Que recherche-t-on lors de ces examens ?
Chez l’homme et chez la femme, on va rechercher des germes pathogènes, notamment pour le système urogénital féminin. On recherche des bactéries, des champignons (Candida albicans, par exemple, responsable des mycoses vaginales), des chlamydiae.
Ces examens sont prescrits en fonction de votre « profil » ; il se peut, par exemple, qu’ils ne soient pas systématiques pour l’un des deux membres du couple, voire les deux.

Quand faire le test ?
Ces analyses sont à réaliser 2 à 3 semaines avant le début du traitement inducteur de l’ovulation.

Comment recherche-t-on les germes ?
Chez la femme, un prélèvement vaginal est réalisé au laboratoire d’analyses. Il est fort probable que vous puissiez choisir le laboratoire de votre choix.
Le prélèvement va être déposé sur différents milieux de culture afin d’observer une éventuelle croissance des pathogènes.
En observant le prélèvement au microscope, on peut aussi détecter la présence de champignons.

Chez l’homme, le sperme est recueilli par masturbation, après les précautions d’hygiène habituelles, afin de ne pas polluer l’échantillon par les bactéries de la main, par exemple. Le sperme est mis dans des milieux de culture pour favoriser la croissance des éventuels germes.
Il convient de se renseigner auprès du laboratoire choisi : tous ne réalisent pas les tests sur le sperme.

Et si on a trouvé quelque chose ?
Si les résultats montrent la présence d’un pathogène, il faut prévenir son centre (ou son gynécologue). Un traitement sera adapté en fonction.
Parfois, il faudra repousser la tentative de un ou plusieurs mois, comme dans le cas de présence de chlamydiae.
Une mycose classique, traitée, permet de faire la tentative comme prévu.

Les tests sérologiques :

Afin d’éviter la transmission d’une maladie infectieuse grave aux parents, aux futurs bébés ou au personnel médical, il est obligatoire de vérifier que chacun de vous deux n’est pas porteur d’une des maladies suivantes :

– Sida

– Hépatite B

– Hépatite C

– Syphilis

Si vous êtes porteurs d’une de ces maladies, votre médecin vous orientera vers un centre de PMA équipé de manière adéquate pour éviter la transmission à qui que ce soit.
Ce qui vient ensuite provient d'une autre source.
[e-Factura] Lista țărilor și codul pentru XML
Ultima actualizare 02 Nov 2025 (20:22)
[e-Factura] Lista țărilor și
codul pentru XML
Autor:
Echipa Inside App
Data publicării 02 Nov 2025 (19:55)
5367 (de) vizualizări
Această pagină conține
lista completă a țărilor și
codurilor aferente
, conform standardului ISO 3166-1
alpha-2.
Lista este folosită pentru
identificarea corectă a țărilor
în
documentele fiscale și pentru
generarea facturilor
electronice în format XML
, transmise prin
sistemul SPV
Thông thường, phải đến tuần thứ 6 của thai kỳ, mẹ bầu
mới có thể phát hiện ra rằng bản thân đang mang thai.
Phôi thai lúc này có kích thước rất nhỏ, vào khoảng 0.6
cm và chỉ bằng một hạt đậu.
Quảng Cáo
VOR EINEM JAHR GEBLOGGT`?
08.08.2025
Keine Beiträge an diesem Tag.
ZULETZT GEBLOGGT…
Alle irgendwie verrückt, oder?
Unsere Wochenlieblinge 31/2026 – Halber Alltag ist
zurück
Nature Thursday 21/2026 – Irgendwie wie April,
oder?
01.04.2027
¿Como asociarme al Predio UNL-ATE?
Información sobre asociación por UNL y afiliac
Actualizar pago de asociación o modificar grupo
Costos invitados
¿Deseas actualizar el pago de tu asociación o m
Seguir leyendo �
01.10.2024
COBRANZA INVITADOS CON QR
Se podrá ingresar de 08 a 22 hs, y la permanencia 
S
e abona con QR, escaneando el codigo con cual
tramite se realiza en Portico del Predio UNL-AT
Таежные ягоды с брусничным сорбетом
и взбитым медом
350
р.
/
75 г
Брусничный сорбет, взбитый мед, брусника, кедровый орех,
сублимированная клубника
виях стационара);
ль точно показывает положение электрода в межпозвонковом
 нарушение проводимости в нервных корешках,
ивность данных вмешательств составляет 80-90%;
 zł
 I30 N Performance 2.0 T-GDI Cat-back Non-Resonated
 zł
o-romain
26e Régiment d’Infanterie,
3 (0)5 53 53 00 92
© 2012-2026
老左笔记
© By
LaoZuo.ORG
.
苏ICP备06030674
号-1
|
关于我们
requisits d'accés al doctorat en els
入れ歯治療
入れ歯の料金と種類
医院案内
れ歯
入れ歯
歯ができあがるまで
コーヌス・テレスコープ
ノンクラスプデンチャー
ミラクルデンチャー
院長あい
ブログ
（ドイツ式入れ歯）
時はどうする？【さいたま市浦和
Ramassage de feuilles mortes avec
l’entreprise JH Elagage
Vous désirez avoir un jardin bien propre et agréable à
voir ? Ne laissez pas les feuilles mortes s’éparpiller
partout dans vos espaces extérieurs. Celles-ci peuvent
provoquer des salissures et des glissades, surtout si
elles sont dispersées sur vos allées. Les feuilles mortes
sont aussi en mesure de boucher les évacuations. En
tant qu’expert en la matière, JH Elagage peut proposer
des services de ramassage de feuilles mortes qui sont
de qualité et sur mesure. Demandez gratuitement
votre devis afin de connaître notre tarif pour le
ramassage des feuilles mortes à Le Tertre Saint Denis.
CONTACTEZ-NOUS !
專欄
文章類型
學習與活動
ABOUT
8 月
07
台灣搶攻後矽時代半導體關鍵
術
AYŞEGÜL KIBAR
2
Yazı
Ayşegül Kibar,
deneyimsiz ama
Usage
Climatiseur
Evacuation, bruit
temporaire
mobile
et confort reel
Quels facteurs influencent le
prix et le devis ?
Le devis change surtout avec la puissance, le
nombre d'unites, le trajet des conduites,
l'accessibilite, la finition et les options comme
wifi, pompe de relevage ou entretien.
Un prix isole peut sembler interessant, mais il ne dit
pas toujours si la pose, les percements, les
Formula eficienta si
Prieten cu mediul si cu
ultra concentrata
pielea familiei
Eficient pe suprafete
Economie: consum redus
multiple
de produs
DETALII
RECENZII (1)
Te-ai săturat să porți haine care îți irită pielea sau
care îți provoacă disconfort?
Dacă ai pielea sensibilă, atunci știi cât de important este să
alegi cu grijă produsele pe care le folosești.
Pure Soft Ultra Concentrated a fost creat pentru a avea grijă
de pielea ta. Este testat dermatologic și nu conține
La détection de ces maladies se fait par une simple prise de sang.

Pour toutes les réponses à ces questions, je vous conseille l’excellent livre sur la PMA paru en 2017 :

Pour dépister le Sida, on recherche les anticorps anti-HIV1/2 ; pour l’hépatite C, les anticorps anti-HCV ; pour l’hépatite B, les antigènes HBs. Les tests de dépistage de la syphilis s’appellent « VDRL » et « TPHA » ; selon ses pratiques, votre laboratoire réalisera l’un ou l’autre, ou les deux.

La durée de ces tests obligatoires est de un an. Ne vous étonnez pas de devoir parfois les refaire.

Il est possible aussi  de rechercher si vous êtes porteurs de Chlamydiae. C’est une bactérie qui se loge facilement dans l’appareil uro-génital. On peut la rechercher  par un prélèvement au niveau de son habitat (frottis, spermoculture). Néanmoins, il existe une technique moins désagréable :  à partir d’une prise de sang, on recherche les anticorps anti-Chlamydiae et même depuis peu, les Chlamydiae eux-même (par amplification génique).